# Exercise
Can you put the part of the entries that opens with the line containing "Rank the categories" and closes with the line containing "Act Air Density (02:25–02:50), Act" into a numbered list, leaving out blank lines?

# Records for processing
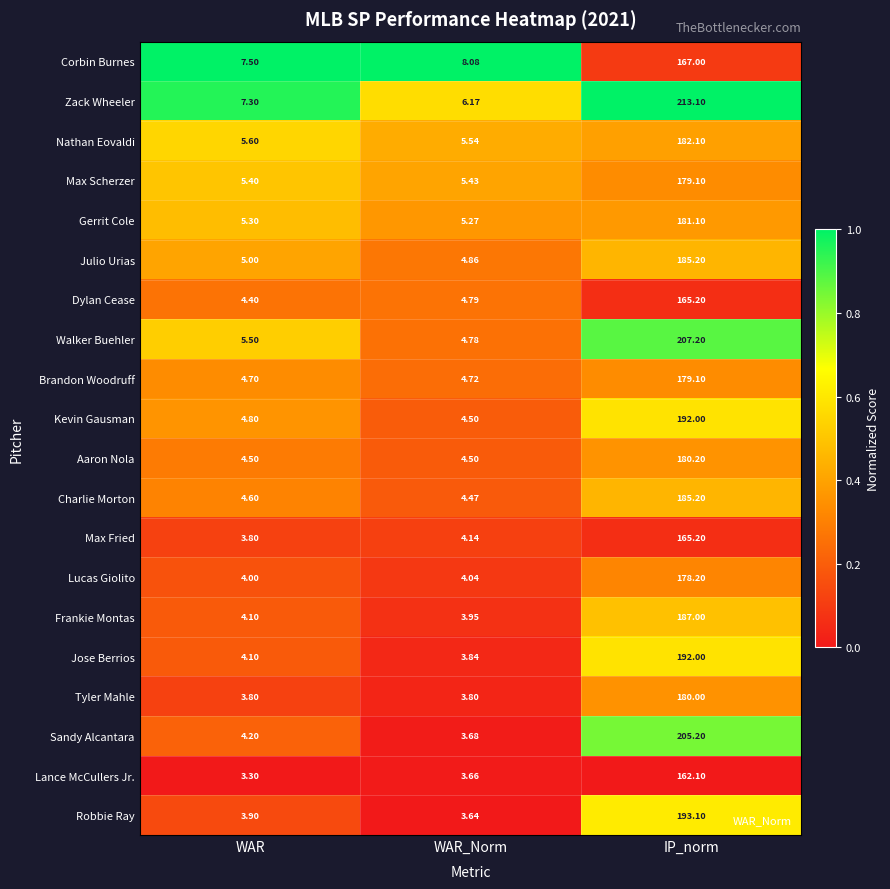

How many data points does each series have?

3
...
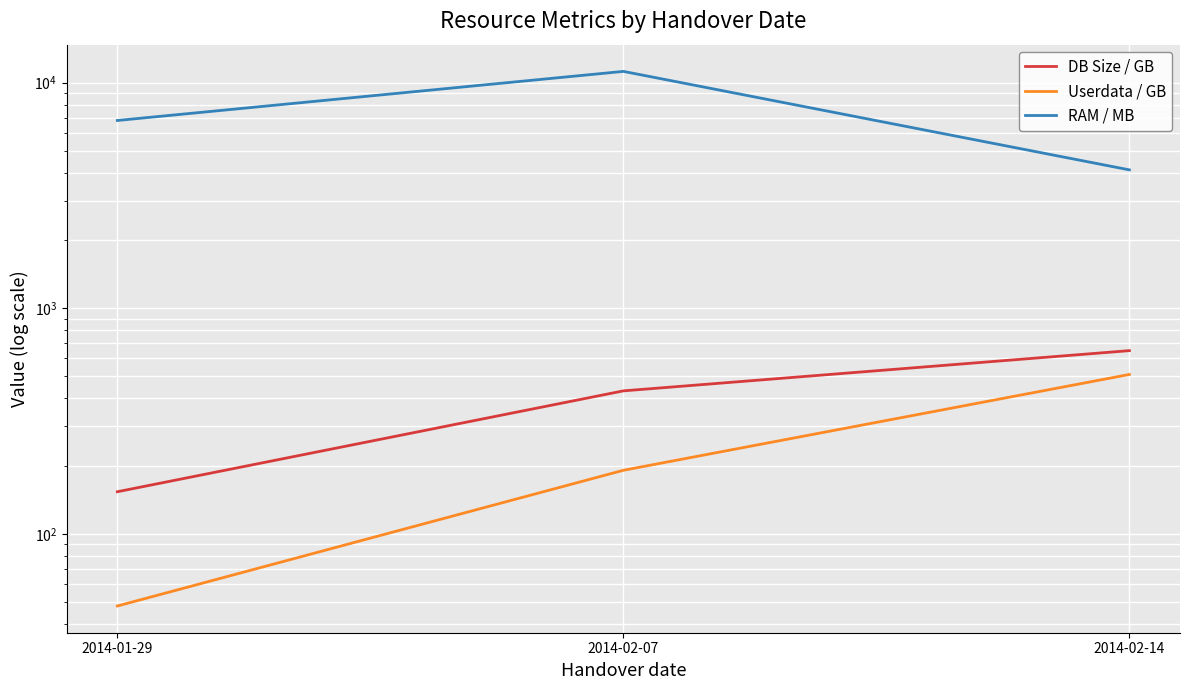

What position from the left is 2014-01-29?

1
* * *
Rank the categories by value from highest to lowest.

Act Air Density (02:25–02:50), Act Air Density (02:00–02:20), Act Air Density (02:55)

# Output below
1. Rank the categories by value from highest to lowest.
2. Act Air Density (02:25–02:50), Act Air Density (02:00–02:20), Act Air Density (02:55)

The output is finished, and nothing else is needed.